▸ **SUPPLIED DATA**:
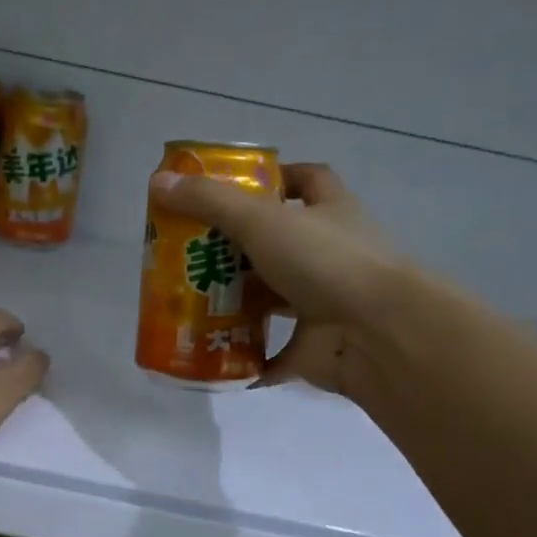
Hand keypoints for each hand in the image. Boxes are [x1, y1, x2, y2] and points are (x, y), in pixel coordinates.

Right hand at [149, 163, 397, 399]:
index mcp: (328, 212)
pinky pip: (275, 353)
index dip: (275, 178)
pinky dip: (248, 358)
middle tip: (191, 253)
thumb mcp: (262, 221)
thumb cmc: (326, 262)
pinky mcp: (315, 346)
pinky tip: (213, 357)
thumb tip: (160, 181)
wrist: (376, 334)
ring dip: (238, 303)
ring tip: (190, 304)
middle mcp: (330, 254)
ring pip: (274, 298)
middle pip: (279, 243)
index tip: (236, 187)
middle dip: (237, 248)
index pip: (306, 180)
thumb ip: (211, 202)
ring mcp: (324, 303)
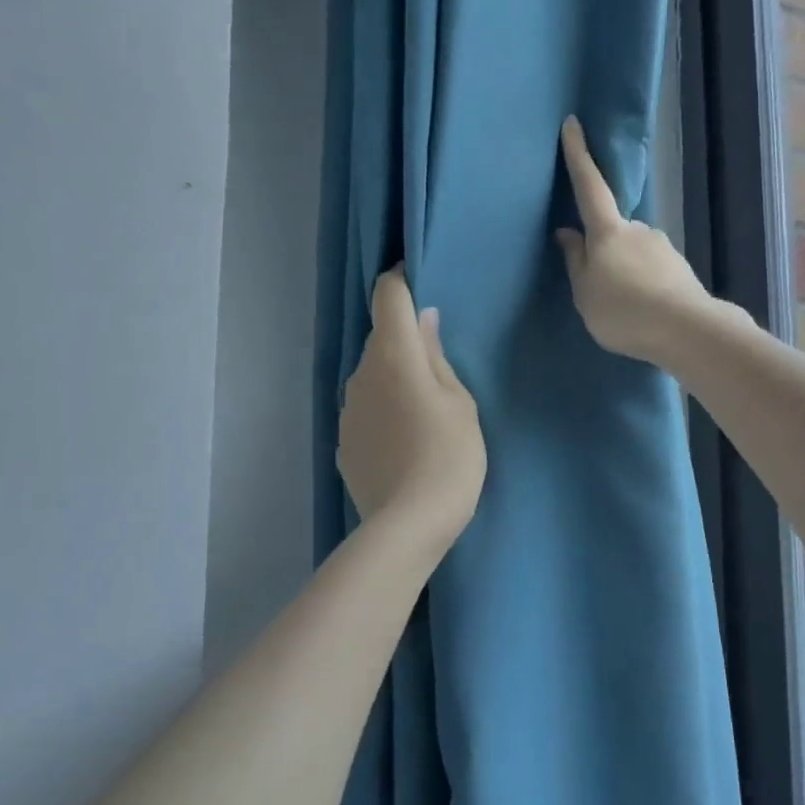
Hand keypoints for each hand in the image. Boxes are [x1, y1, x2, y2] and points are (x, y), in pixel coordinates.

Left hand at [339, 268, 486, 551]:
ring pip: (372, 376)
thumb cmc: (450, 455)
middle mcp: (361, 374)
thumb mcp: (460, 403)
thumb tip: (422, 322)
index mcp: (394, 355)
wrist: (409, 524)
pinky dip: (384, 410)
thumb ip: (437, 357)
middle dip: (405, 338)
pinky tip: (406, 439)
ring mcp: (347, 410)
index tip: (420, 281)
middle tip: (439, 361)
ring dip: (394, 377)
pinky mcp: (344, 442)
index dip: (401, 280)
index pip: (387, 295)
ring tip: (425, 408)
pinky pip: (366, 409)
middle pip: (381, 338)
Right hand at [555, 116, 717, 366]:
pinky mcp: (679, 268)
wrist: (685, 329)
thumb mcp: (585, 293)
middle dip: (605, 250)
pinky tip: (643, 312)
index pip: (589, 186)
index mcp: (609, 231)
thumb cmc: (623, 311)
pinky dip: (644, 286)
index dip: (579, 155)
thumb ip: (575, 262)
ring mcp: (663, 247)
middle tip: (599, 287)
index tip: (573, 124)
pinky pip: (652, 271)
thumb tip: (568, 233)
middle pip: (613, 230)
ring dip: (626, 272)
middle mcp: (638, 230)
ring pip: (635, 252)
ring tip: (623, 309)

...

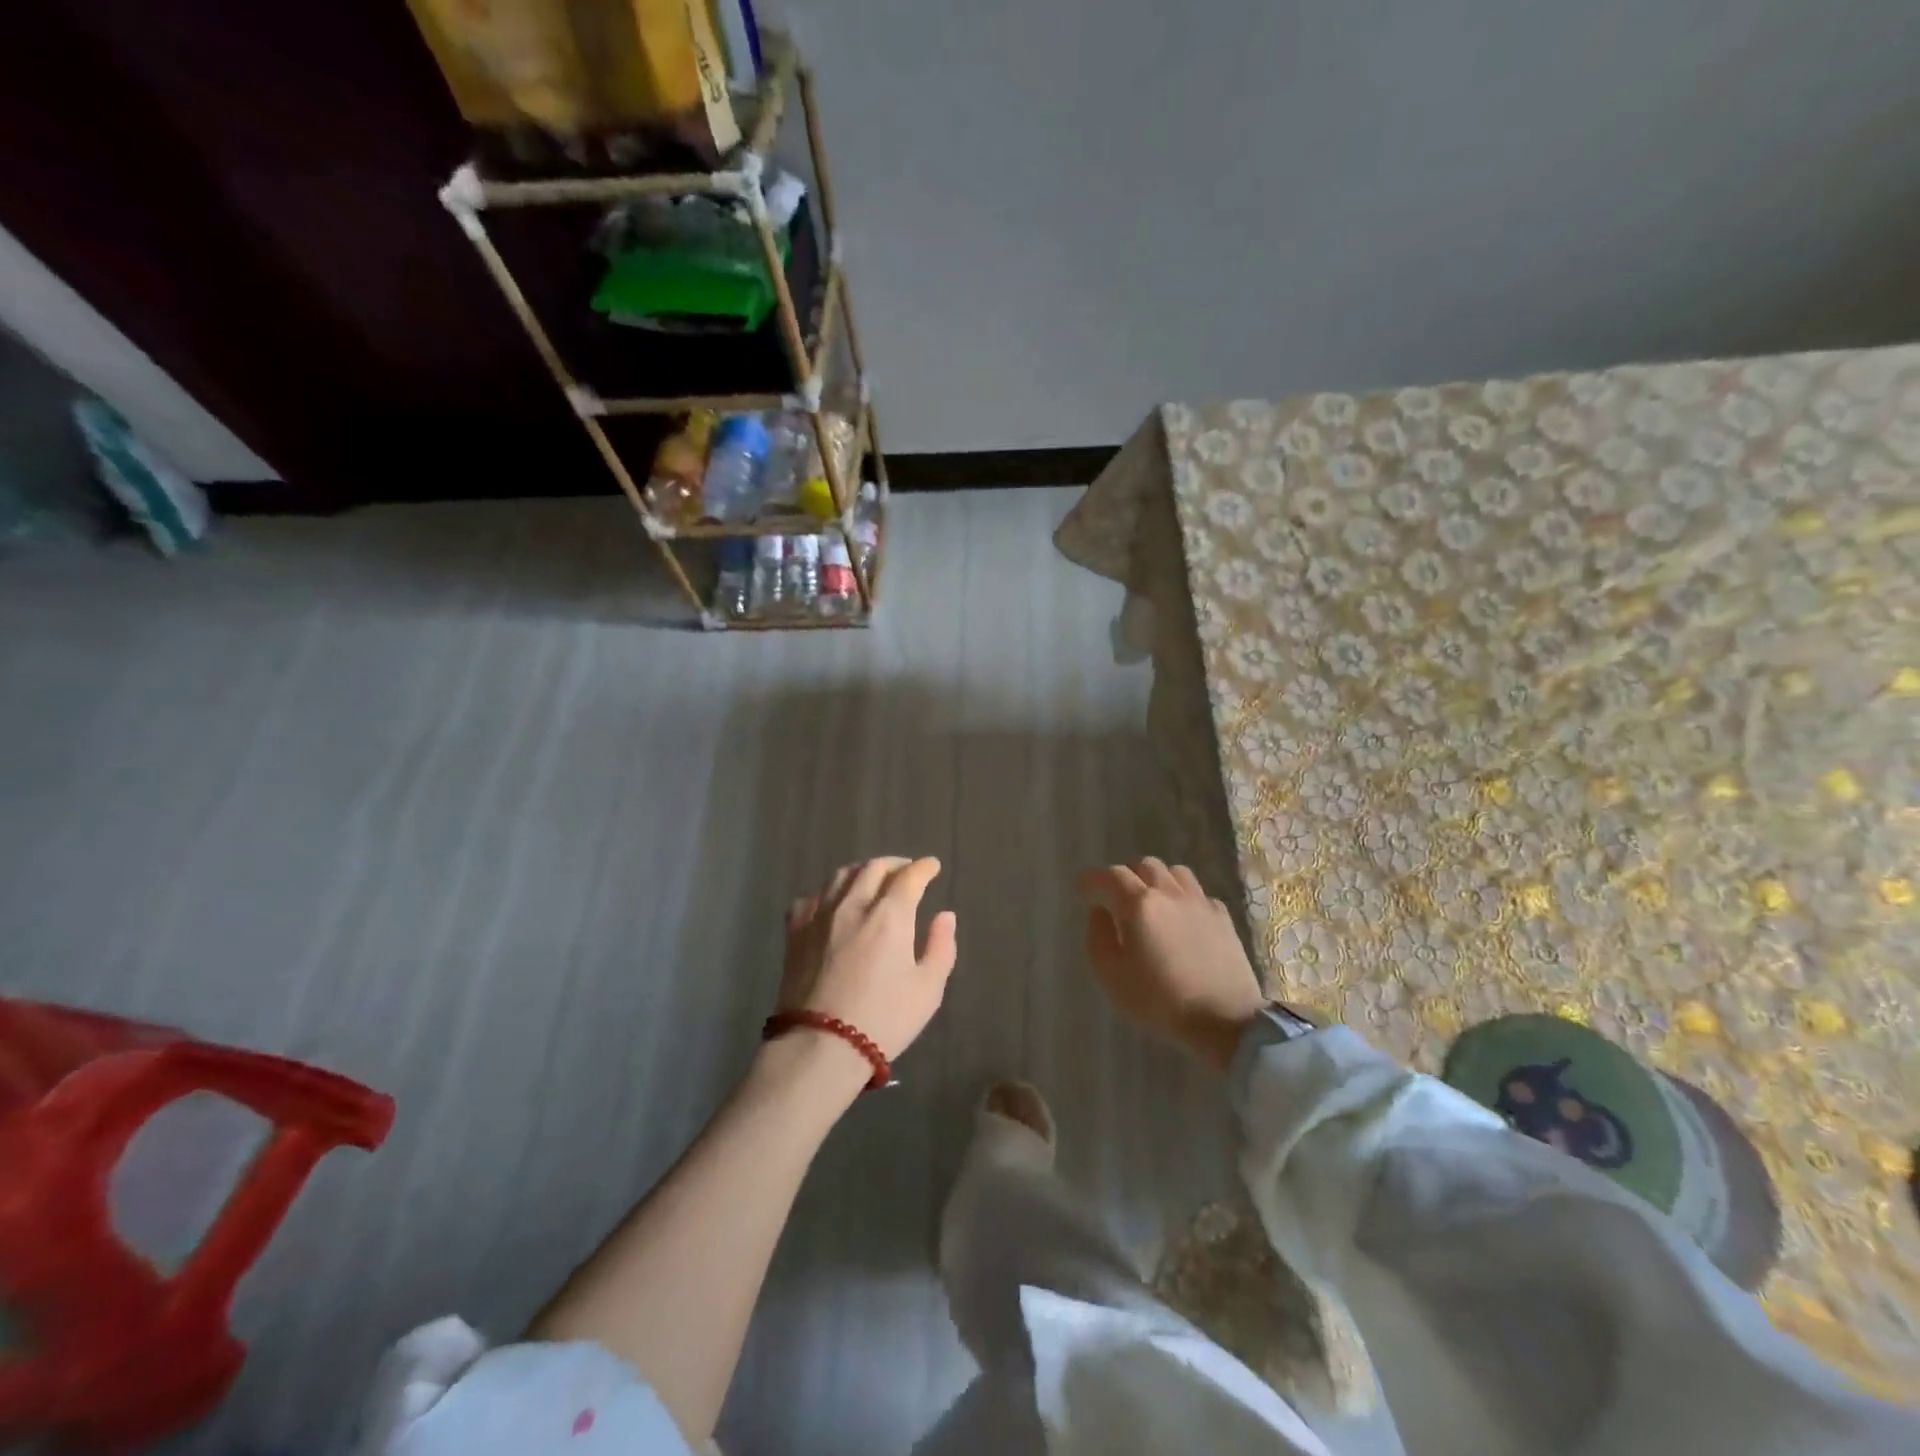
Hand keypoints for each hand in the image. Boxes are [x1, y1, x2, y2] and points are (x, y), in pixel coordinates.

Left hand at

---

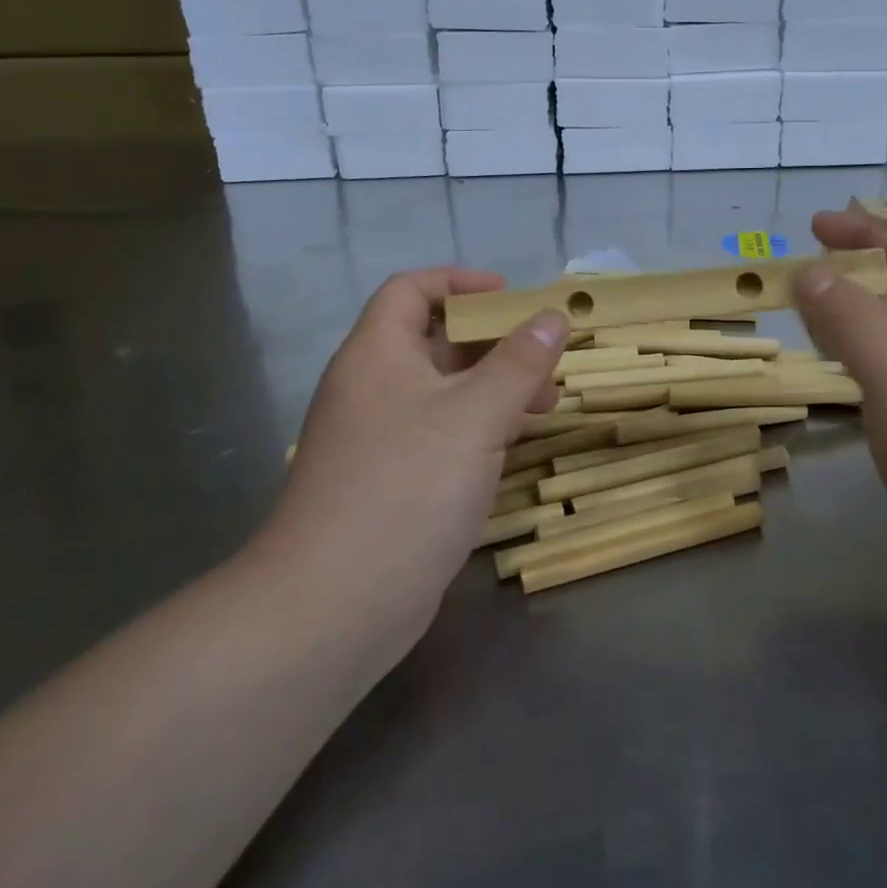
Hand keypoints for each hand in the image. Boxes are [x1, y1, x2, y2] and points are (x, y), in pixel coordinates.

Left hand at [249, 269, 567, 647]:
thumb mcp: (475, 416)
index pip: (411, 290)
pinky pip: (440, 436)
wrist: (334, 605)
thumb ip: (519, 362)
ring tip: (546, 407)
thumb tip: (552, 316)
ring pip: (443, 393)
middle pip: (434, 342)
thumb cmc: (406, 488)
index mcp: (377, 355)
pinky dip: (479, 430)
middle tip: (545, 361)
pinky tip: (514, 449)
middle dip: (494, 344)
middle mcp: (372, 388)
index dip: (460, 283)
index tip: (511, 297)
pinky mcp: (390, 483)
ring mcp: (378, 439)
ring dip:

▸ **WHAT YOU ARE ASKED TO DO**: Could you state how many lines in the data hold the word "Left"? Only the number should be given.

▸ **OUTPUT**: 3